Nine years after a catastrophic earthquake battered Yushu Tibetan Autonomous Prefecture, which killed thousands of people, new schools, hospitals and squares have mushroomed out of debris, and the locals are rebuilding their new life.
Lodru Gyatso, 16, lost his father in the magnitude-7.1 quake, which hit Yushu in northwest China's Qinghai province on April 14, 2010 and left around 3,000 people dead or missing.
"I was reading books in school when the quake struck," he said. "When I got back home, my brother told me our dad had been buried under the toppled house."
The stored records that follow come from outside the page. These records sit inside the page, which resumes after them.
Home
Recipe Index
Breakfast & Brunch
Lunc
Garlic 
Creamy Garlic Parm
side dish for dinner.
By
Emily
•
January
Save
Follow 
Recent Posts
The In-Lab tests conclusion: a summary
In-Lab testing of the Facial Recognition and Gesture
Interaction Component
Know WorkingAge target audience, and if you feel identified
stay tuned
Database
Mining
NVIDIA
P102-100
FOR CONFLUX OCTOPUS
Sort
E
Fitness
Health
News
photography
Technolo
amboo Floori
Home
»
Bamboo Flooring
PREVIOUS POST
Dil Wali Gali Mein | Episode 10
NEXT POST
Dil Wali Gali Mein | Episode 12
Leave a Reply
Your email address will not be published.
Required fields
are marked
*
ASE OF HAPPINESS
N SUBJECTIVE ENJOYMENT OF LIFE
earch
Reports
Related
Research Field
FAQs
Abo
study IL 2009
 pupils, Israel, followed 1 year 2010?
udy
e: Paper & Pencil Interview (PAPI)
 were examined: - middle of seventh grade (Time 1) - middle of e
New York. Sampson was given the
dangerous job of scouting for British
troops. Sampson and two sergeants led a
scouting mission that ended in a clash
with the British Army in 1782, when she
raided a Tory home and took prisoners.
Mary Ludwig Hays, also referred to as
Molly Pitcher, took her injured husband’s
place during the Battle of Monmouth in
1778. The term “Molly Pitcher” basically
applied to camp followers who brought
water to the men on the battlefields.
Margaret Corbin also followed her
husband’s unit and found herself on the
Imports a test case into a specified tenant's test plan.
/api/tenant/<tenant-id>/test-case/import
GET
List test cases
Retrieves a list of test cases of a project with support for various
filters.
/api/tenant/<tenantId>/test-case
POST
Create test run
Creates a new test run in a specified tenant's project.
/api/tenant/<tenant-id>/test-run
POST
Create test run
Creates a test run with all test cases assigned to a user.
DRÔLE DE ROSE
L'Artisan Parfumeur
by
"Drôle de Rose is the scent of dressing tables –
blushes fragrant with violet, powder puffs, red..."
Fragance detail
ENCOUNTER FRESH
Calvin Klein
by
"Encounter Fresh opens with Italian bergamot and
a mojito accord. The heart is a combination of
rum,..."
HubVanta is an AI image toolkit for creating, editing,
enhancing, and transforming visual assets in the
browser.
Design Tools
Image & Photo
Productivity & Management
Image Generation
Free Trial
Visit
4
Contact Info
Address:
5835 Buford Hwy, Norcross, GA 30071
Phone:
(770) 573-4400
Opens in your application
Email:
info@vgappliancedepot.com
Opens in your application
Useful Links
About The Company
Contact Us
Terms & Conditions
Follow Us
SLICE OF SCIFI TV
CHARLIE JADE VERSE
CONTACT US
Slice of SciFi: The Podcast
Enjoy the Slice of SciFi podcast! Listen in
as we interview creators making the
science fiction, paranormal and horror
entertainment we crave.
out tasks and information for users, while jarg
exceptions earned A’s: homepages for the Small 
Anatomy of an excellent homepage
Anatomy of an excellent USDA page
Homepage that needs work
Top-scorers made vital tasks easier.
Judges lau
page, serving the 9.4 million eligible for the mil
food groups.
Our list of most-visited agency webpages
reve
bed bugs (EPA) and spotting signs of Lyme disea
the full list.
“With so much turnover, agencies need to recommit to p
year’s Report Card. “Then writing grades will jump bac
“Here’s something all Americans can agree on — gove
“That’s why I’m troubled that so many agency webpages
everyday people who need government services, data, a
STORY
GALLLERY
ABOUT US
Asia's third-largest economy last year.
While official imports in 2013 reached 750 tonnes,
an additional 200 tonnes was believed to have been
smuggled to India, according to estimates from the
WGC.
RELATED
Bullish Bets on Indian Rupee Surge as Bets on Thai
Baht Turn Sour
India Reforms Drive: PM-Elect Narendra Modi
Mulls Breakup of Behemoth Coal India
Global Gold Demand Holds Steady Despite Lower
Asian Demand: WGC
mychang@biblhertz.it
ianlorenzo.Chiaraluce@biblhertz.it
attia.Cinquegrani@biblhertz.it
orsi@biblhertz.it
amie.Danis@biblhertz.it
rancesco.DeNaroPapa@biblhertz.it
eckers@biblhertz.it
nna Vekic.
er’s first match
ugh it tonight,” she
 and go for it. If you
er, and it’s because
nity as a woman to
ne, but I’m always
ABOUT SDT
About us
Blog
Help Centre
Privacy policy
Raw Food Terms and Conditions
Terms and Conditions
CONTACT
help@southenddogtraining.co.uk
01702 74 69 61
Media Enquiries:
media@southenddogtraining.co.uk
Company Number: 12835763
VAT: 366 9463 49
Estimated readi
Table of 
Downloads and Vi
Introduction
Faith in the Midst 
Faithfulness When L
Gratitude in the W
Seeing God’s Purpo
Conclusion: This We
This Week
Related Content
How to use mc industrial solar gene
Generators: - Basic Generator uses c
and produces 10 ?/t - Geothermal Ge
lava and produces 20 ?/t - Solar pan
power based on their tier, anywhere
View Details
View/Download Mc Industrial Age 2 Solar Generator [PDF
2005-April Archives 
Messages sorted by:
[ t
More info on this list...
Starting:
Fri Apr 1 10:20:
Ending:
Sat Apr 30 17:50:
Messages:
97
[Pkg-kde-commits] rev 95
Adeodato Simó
Lodru Gyatso's mother passed away when he was young. He was admitted to a local orphan school after the quake. The school is now home to more than 460 students, many of whom lost their parents in the disaster.
"After the earthquake, we have received many donations, which help to improve our infrastructure," said Nyima Rigzin, headmaster of the school.
The school, humble with one-storey temporary houses, now has a classroom building, dormitory building, canteen and library.
Lodru Gyatso likes to make robots in the classroom equipped with a 3D-printer.
For 23-year-old Dawa Tsedin, takeout delivery is a bit boring. But it allows him to enjoy the beauty of Yushu's new cityscape, which has sprung up from a remote, backward town to a modern city over the past nine years.
Dawa Tsedin chose to be a take-away food delivery man in Yushu after graduating from a vocational school in Xi'an, capital of neighboring Shaanxi Province.
He said he returned because he had seen great potential in takeout delivery in the city.
"In the past, I couldn't believe that takeout delivery was available in Yushu," he said. "Now as I pass by the landmarks such as the Gesar Square, I really feel that Yushu looks like a big city."
New buildings with Tibetan characteristics, new business quarters and broad avenues have sprung up in the city, in sharp contrast to the scenes before the quake.
Cai Chengyong, the city's Party chief, said Yushu has also been improving urban management and building a smart city with advanced technologies.
To date, the city has invested over six million yuan (about $895,000) to build an intelligent urban management network covering all streets and communities.
During reconstruction, Beijing has lent a hand, investing heavily in infrastructure construction and bringing talent of education, medicine, city planning and urban management.
Pei Zhifei, a veteran gynecologist from a hospital in Beijing, has been working in the Yushu Prefectural People's Hospital since 2017, tutoring local doctors in complex surgeries.
"Now many critically ill patients get treated in Yushu," said Pei. "And many patients from Sichuan and Tibet have come to our hospital seeking medical help."
Official data show 163 experts from Beijing, including teachers and doctors, have worked in Yushu to assist the reconstruction.
In recent years, Yushu has received a growing number of tourists from home and abroad as it has listed tourism as a pillar industry.
Ashak Yumpon, director of Yushu prefecture tourism bureau, said the prefecture, home to the Hol Xil Nature Reserve and the headwaters of the Yangtze, Yellow and Lancang (Mekong) rivers, boasts abundant tourism resources.
"We will promote sustainable development of the tourism industry and build ourselves into an international tourism destination," he said.